Residents are upset with the “debacle” at a temporary postal station in The Villages.
This past week, demolition work began in earnest in the area surrounding the former site of the Hacienda Hills Country Club, which was torn down in 2020. The Villages will be building a new villa community and the work has necessitated the closure of the old Hacienda Hills Postal Station, which will be reconstructed. For now, residents are picking up their mail at a nearby temporary trailer facility.

Villager Ken Knodel said the temporary facility has become a “debacle” and spoke out Wednesday morning before the Amenity Authority Committee.
“If you stood out there with a legal pad, you would fill it up with all of the complaints from residents who have to use that thing,” he said.
He detailed the plight of a woman with a walker who has been having difficulty getting up a ramp at the temporary postal station. He said the progress she makes climbing up the ramp is negated every time she slides backward.

“We should not expect older residents to have to maneuver like this to get their mail,” Knodel said.
He also complained that closing the multi-modal path tunnel and funneling more golf cart traffic onto Morse Boulevard during the height of snowbird season is an accident waiting to happen.
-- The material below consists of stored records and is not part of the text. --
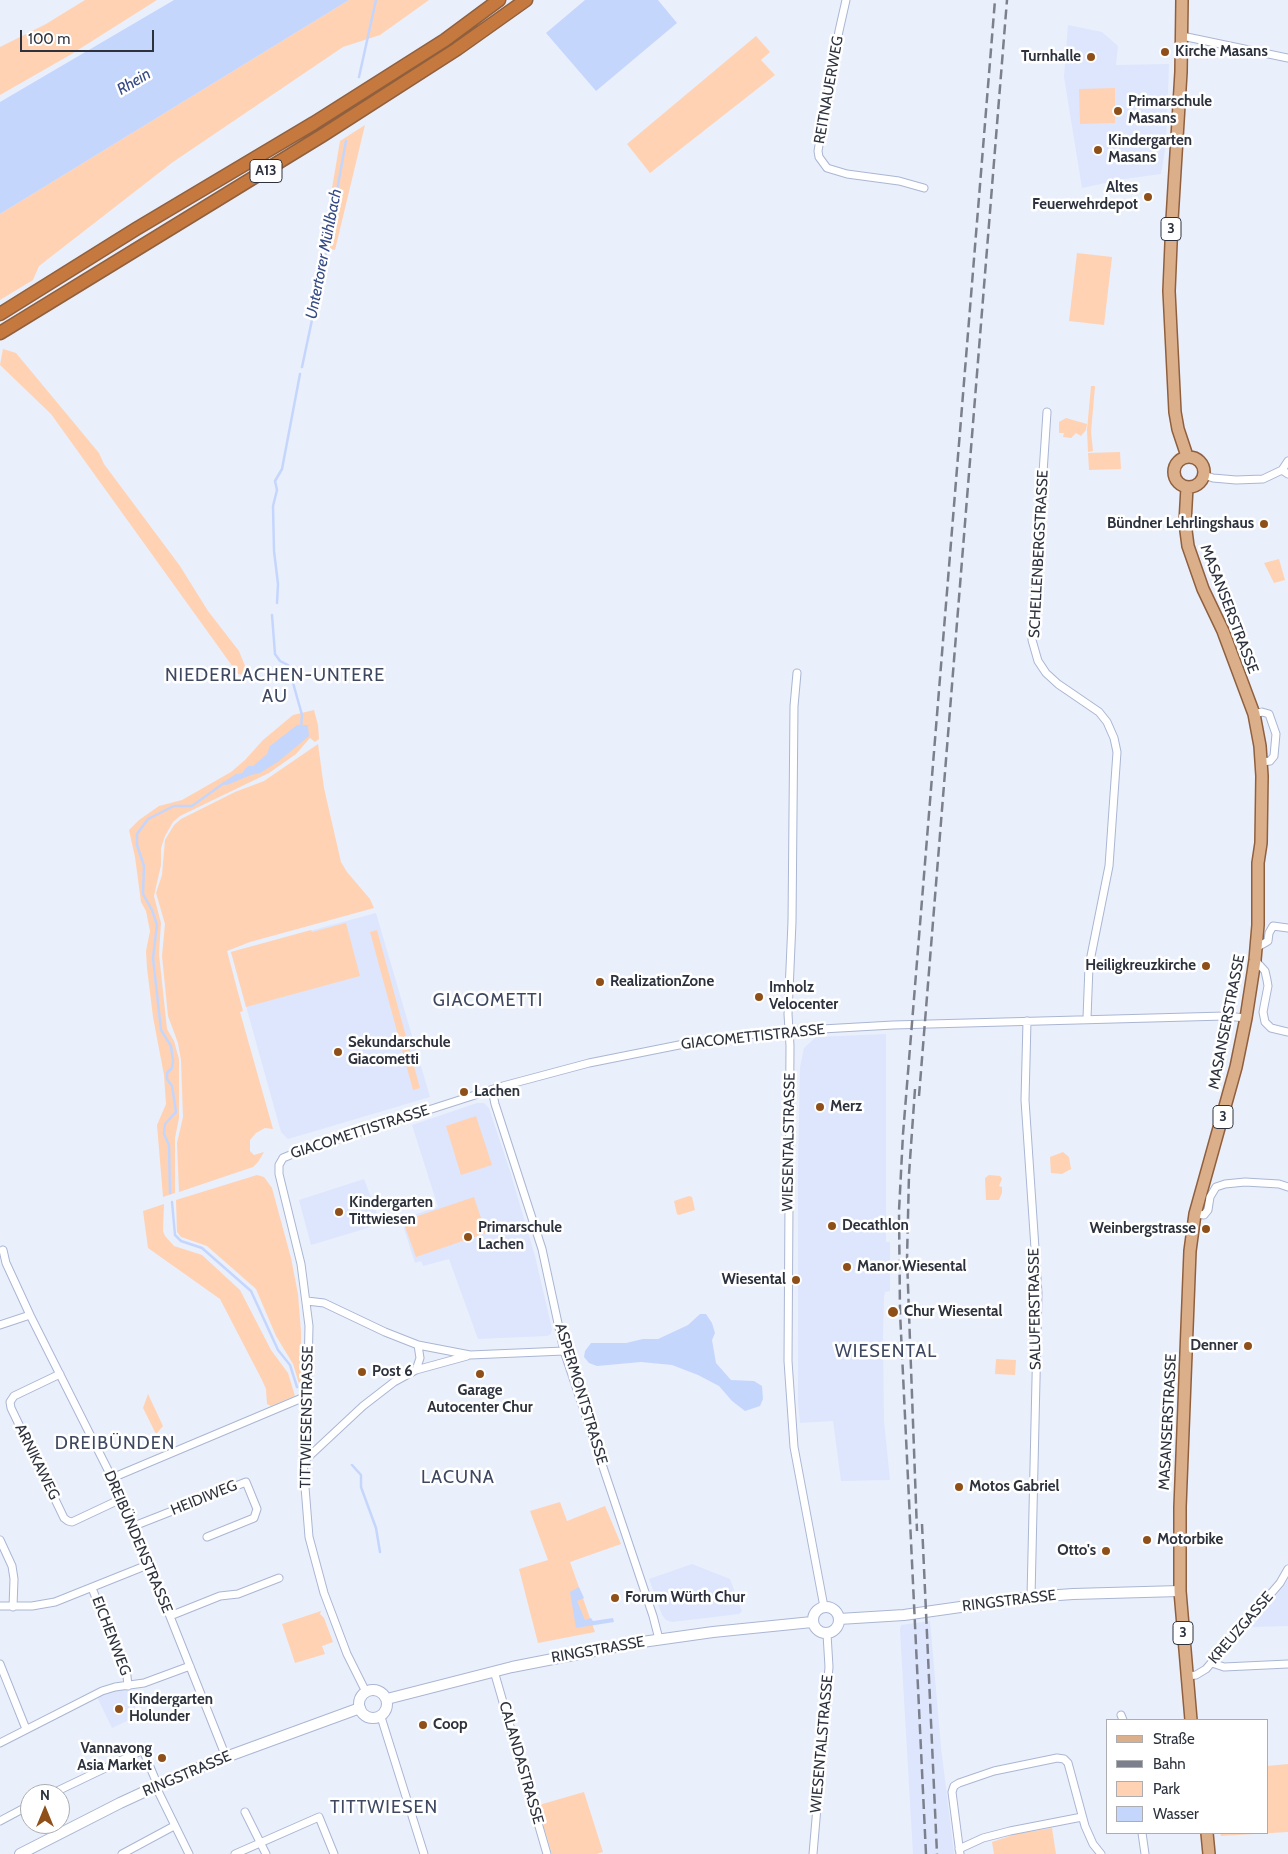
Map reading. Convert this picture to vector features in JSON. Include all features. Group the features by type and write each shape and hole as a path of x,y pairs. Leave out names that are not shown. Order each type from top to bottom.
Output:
{"highway":[{"name":"A13","path":"0,314 136,229 314,123 445,40 499,0"},
{"name":"A13","path":"0,333 145,246 340,124 457,49 526,0"}],"main road":[{"name":"3","path":"1182,0 1182,36 1169,291 1175,412 1178,429 1187,456"},
{"path":"1192,456 1201,461 1205,470 1204,475 1200,483 1187,487 1178,483 1174,476 1174,469 1178,460 1192,456"},
{"name":"MASANSERSTRASSE","path":"1187,487 1185,517 1188,546 1203,589 1222,631 1254,714 1262,762 1261,843 1258,863 1256,954 1246,1018 1232,1084 1195,1214 1189,1266 1180,1478 1180,1591 1191,1719"},
{"name":"RINGSTRASSE","path":"839,1619 904,1614 1031,1597 1180,1591"},
{"path":"824,1607 836,1612 839,1619 836,1629 827,1634 817,1631 812,1622 815,1612 824,1607"},
{"name":"RINGSTRASSE","path":"387,1699 494,1671 566,1655 659,1639 812,1622"},
{"path":"376,1690 387,1699 387,1709 376,1719 366,1716 360,1708 360,1699 366,1692 376,1690"},
{"name":"RINGSTRASSE","path":"20,1854 120,1803 226,1756 360,1708"},
{"path":"1207,1834 1209,1854"}],"street":[{"name":"REITNAUERWEG","path":"846,0 818,150 819,157 827,168 833,170 847,174 899,181 924,188"},
{"path":"1182,36 1288,58"},
{"name":"SCHELLENBERGSTRASSE","path":"1047,412 1032,640 1038,661 1046,673 1058,684 1098,712 1107,722 1114,738 1117,752 1109,866 1089,966 1087,1018"},
{"path":"1204,475 1213,478 1256,480 1285,472 1288,461"},
{"name":"WIESENTALSTRASSE","path":"797,674 794,706 789,1031 788,1361 791,1412 798,1474 824,1607"},
{"path":"1254,714 1262,712 1268,714 1276,734 1274,756 1270,761 1262,762"},
{"path":"1288,928 1273,926 1268,934 1268,941 1256,954 1265,971 1268,986 1263,1012 1265,1022 1271,1028 1288,1032"},
{"name":"GIACOMETTISTRASSE","path":"279,1165 288,1155 492,1090 628,1054 684,1044 789,1031 894,1025 1087,1018 1224,1016 1246,1018"},
{"name":"SALUFERSTRASSE","path":"1027,1021 1025,1100 1038,1320 1031,1597"},
{"name":"ASPERMONTSTRASSE","path":"492,1090 542,1249 564,1351 653,1616 659,1639"},
{"name":"TITTWIESENSTRASSE","path":"279,1165 282,1188 301,1264 307,1301 309,1326 308,1398 303,1462 309,1536 324,1593 347,1654 366,1692"},
{"path":"1195,1214 1204,1215 1208,1210 1210,1197 1216,1187 1225,1184 1245,1182 1279,1184 1288,1187"},
{"name":"DREIBÜNDENSTRASSE","path":"3,1250 6,1263 30,1315 134,1526 226,1756"},
{"path":"307,1301 324,1303 385,1332 418,1345 470,1355"},
{"path":"0,1325 30,1315"},
{"path":"416,1370 420,1358 418,1345"},
{"path":"303,1462 362,1406 394,1382 416,1370 470,1355 564,1351"},
{"name":"ARNIKAWEG","path":"60,1374 14,1396 10,1402 11,1408 64,1518 72,1522 121,1499"},
{"path":"112,1478 302,1398 308,1398"},
{"name":"HEIDIWEG","path":"134,1526 246,1482 258,1509 254,1518 207,1537"},
{"path":"0,1540 12,1566 14,1580 13,1607"},
{"path":"0,1606 32,1606 55,1602 150,1564"},
{"name":"KREUZGASSE","path":"1187,1676 1199,1674 1212,1663 1280,1583 1288,1569"},
{"path":"170,1616 220,1596 238,1594 279,1578"},
{"name":"EICHENWEG","path":"92,1588 127,1676 128,1686"},
{"name":"WIESENTALSTRASSE","path":"813,1854 828,1675 827,1634"},
{"path":"1212,1663 1224,1667 1288,1664"},
{"path":"0,1664 26,1729"},
{"path":"0,1742 102,1691 144,1683 190,1666"},
{"name":"CALANDASTRASSE","path":"494,1671 547,1854"},
{"path":"380,1717 424,1854"},
{"path":"70,1785 143,1750 174,1826 189,1854"},
{"path":"1082,1817 982,1838 960,1851 952,1792 954,1786 959,1783 994,1771 1057,1758 1064,1759 1068,1763 1088,1834 1101,1854"},
{"path":"0,1821 20,1810"},
{"path":"245,1812 266,1854"},
{"path":"235,1854 318,1817 334,1854"},
{"path":"122,1854 174,1826"},
{"path":"1142,1834 1145,1854"}],"shaded area":[{"name":"Primarschule Masans","path":"1068,25 1102,32 1118,46 1116,65 1169,64 1166,145 1161,174 1124,179 1082,188 1064,77"},
{"name":"Sekundarschule Giacometti","path":"376,913 430,1097 288,1139 281,1132 231,952"},
{"path":"886,1034 886,1242 890,1242 890,1291 885,1292 884,1297 883,1335 884,1421 890,1480 841,1481 833,1421 800,1423 798,1403 800,1067 804,1048 816,1037"},
{"name":"Primarschule Lachen","path":"477,1103 484,1103 489,1108 510,1171 535,1256 552,1329 551,1334 547,1336 478,1339 449,1259 423,1266 421,1261 415,1263 401,1219 438,1207 412,1125"},
{"name":"Kindergarten Tittwiesen","path":"364,1179 381,1224 311,1245 299,1200"},
{"path":"692,1564 730,1579 742,1611 739,1614 672,1622 666,1620 662,1615 649,1579"},
{"path":"1288,1579 1288,1626 1252,1627 1285,1584"},
{"path":"930,1621 941,1747 954,1854 913,1854 900,1630 901,1625"},
{"name":"Kindergarten Holunder","path":"131,1688 135,1703 135,1715 131,1719 112,1728 97,1697 113,1691"}],"green space":[{"path":"85,0 157,0 70,55 0,95 0,47 46,24"},
{"path":"349,0 429,0 380,35 343,47 173,162 39,266 33,280 0,300 0,214"},
{"path":"756,36 770,52 761,60 775,75 650,173 627,144"},
{"path":"1115,88 1115,123 1080,124 1079,89"},
{"path":"365,125 335,250 322,247 340,141"},
{"path":"1077,253 1112,257 1104,325 1069,321"},
{"path":"3,349 16,353 99,453 104,464 180,566 208,611 239,651 249,676 238,674 51,414 0,365"},
{"path":"1091,386 1095,386 1091,432 1093,451 1088,452 1087,430"},
{"path":"1066,418 1087,424 1086,430 1081,436 1076,433 1071,438 1063,437 1064,433 1059,433 1059,422"},
{"path":"1120,452 1121,469 1089,470 1088,453"},
{"path":"1279,559 1285,580 1274,583 1264,563"},
{"path":"314,710 319,739 315,742 310,738 296,754 269,773 180,816 173,822 161,848 161,865 154,896 161,923 159,954 167,1029 174,1041 179,1059 179,1118 175,1138 175,1193 163,1197 157,1125 166,1104 164,1075 153,1017 147,968 146,951 150,931 146,911 141,902 129,830 139,820 159,806 182,800 231,772 263,740 293,715"},
{"path":"318,744 324,788 341,862 370,899 374,908 250,942 227,951 243,1011 240,1012 273,1129 265,1128 256,1133 250,1140 250,1151 254,1155 264,1152 253,1167 179,1192 177,1143 183,1117 181,1060 178,1043 168,1016 162,956 165,924 156,893 162,875 165,840 174,825 181,819 235,792 264,781"},
{"path":"346,923 360,976 246,1007 231,952 311,930 312,932"},
{"path":"377,930 420,1088 413,1090 370,932"},
{"path":"476,1116 492,1165 461,1175 446,1126"},
{"path":"1063,1152 1069,1157 1071,1169 1062,1174 1051,1173 1050,1157"},
{"path":"257,1175 264,1177 272,1188 291,1258 298,1294 301,1332 301,1390 293,1364 276,1336 256,1289 207,1246 181,1237 177,1232 176,1200"},
{"path":"989,1175 1000,1176 1002,1179 999,1186 1002,1187 1002,1193 999,1200 986,1200 985,1178"},
{"path":"689,1196 692,1197 695,1210 677,1214 674,1201"},
{"path":"474,1197 486,1233 416,1257 403,1221"},
{"path":"164,1204 163,1231 165,1236 174,1246 202,1255 240,1290 271,1350 288,1373 295,1396 271,1406 267,1404 266,1389 262,1380 220,1299 148,1248 143,1211"},
{"path":"996,1359 1016,1360 1015,1375 995,1374"},
{"path":"148,1394 163,1426 156,1434 143,1408"},
{"path":"560,1502 567,1521 605,1506 621,1544 570,1562 595,1632 538,1643 519,1569 548,1560 530,1511"},
{"path":"321,1611 320,1614 324,1618 333,1642 322,1646 325,1654 295,1663 282,1624"},
{"path":"1288,1764 1288,1832 1268,1833 1268,1766"},
{"path":"584,1792 603,1852 596,1854 552,1854 539,1805"},
{"path":"1052,1828 1056,1854 994,1854 992,1842 1016,1834"},
{"path":"1220,1834 1254,1834 1221,1836"}],"water":[{"name":"Rhein","path":"174,0 349,0 0,214 0,102"},
{"path":"585,0 658,0 677,23 596,91 546,33"},
{"path":"297,725 308,725 309,736 279,761 260,773 227,785 221,784 236,774 242,773 248,766 253,766 267,754 270,746"},
{"path":"700,1314 706,1314 712,1323 715,1333 712,1340 716,1363 731,1380 754,1381 762,1386 763,1399 760,1406 745,1411 732,1401 719,1386 672,1365 641,1362 597,1366 589,1363 584,1357 585,1351 591,1343 626,1343 643,1339 658,1339 688,1325"},
{"path":"579,1587 584,1598 577,1601 585,1620 591,1618 593,1621 613,1618 614,1622 576,1628 570,1592"}],"waterway":[{"name":"Untertorer Mühlbach","path":"359,77 376,0"},
{"name":"Untertorer Mühlbach","path":"302,367 323,268 346,141"},
{"name":"Untertorer Mühlbach","path":"277,603 278,584 274,551 273,506 277,490 275,481 282,469 300,374"},
{"name":"Untertorer Mühlbach","path":"272,615 275,654 280,661 288,665 302,715 301,727"},
{"name":"Untertorer Mühlbach","path":"170,1193 169,1145 164,1134 165,1124 176,1112 172,1086 167,1079 167,1073 172,1068 173,1061 171,1046 161,1030 153,958 157,925 152,910 143,894 144,866 137,845 137,834 148,819 174,806 192,806 224,783"},
{"name":"Untertorer Mühlbach","path":"172,1202 175,1235 181,1241 202,1248 251,1291 278,1350 290,1365 297,1387"},
{"name":"Untertorer Mühlbach","path":"352,1465 361,1475 361,1487 376,1528 380,1552"}],"railway":[{"path":"926,1854 900,1312 899,1211 903,1134 995,0"},
{"path":"919,1096 1007,0"},
{"path":"915,1089 909,1174 907,1259 917,1531"},
{"path":"922,1524 937,1854"}],"place":[{"name":"Kirche Masans","path":"1165,52"},
{"name":"Turnhalle","path":"1091,57"},
{"name":"Primarschule Masans","path":"1118,111"},
{"name":"Kindergarten Masans","path":"1098,150"},
{"name":"Altes Feuerwehrdepot","path":"1148,197"},
{"name":"Bündner Lehrlingshaus","path":"1264,524"},
{"name":"Heiligkreuzkirche","path":"1206,966"},
{"name":"RealizationZone","path":"600,982"},
{"name":"Imholz Velocenter","path":"759,997"},
{"name":"Sekundarschule Giacometti","path":"338,1052"},
{"name":"Lachen","path":"464,1092"},
{"name":"Merz","path":"820,1107"},
{"name":"Kindergarten Tittwiesen","path":"339,1212"},
{"name":"Decathlon","path":"832,1226"},
{"name":"Weinbergstrasse","path":"1206,1229"},
{"name":"Primarschule Lachen","path":"468,1237"},
{"name":"Manor Wiesental","path":"847,1267"},
{"name":"Wiesental","path":"796,1280"},
{"name":"Chur Wiesental","path":"893,1312"},
{"name":"Denner","path":"1248,1346"},
{"name":"Post 6","path":"362,1372"},
{"name":"Garage Autocenter Chur","path":"480,1374"},
{"name":"Motos Gabriel","path":"959,1487"},
{"name":"Motorbike","path":"1147,1540"},
{"name":"Otto's","path":"1106,1551"},
{"name":"Forum Würth Chur","path":"615,1598"},
{"name":"Kindergarten Holunder","path":"119,1709"},
{"name":"Coop","path":"423,1725"},
{"name":"Vannavong Asia Market","path":"162,1758"}],"district":[{"name":"NIEDERLACHEN-UNTERE AU","path":"275,686"},
{"name":"GIACOMETTI","path":"488,1001"},
{"name":"WIESENTAL","path":"886,1352"},
{"name":"DREIBÜNDEN","path":"115,1444"},
{"name":"LACUNA","path":"458,1478"},
{"name":"TITTWIESEN","path":"384,1808"}]}
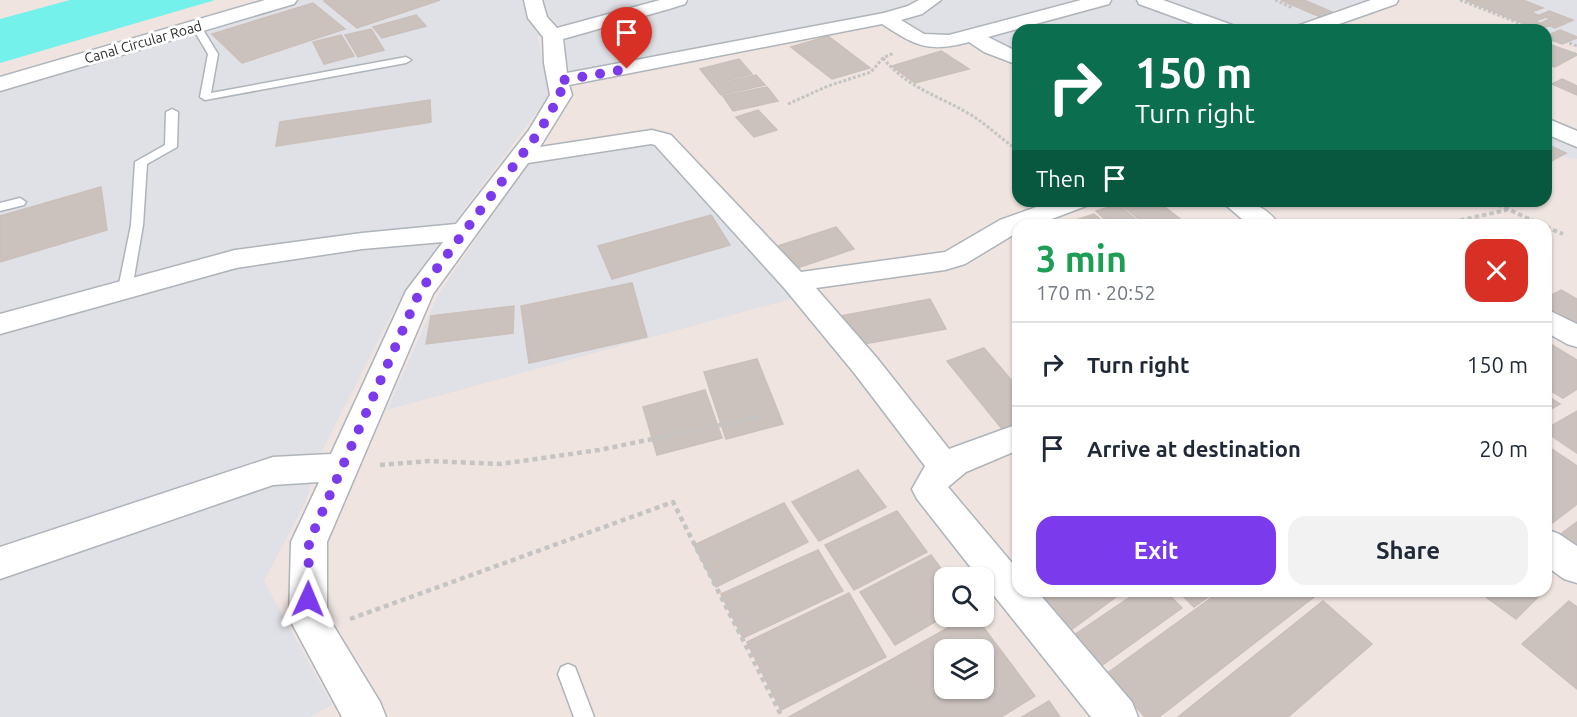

“We all know that Morse Boulevard is a disastrous mess,” he said.
He added that the poor directional signage is making a bad situation even worse.
Villager Judy Biebesheimer, who is also a Community Development District 1 supervisor, said she knows a Villager who is unable to pick up her mail and had to turn in a signed permission slip so a friend could pick it up for her.
“How is that even legal? How do you know she even wrote that note?” Biebesheimer asked the AAC members.
Normally, a friend would simply use the mailbox key to retrieve mail for another resident. However, there are no mailboxes at the temporary facility, which is restricted to daytime hours. Community Watch is distributing the mail.
Earlier this week when speaking before the Project Wide Advisory Committee, Community Watch Chief Nehemiah Wolfe saluted his staffers who are working at the temporary mail facility.
“We are providing a service by distributing mail to our residents. We don’t sort, we distribute,” he said.
AAC member Don Deakin acknowledged there has been a disruption for residents, but said the situation could have been far worse.
“You might have had to go to the Lady Lake Post Office to pick up your mail,” Deakin said.
He also encouraged residents to be patient.
“This could take a year or more,” he said.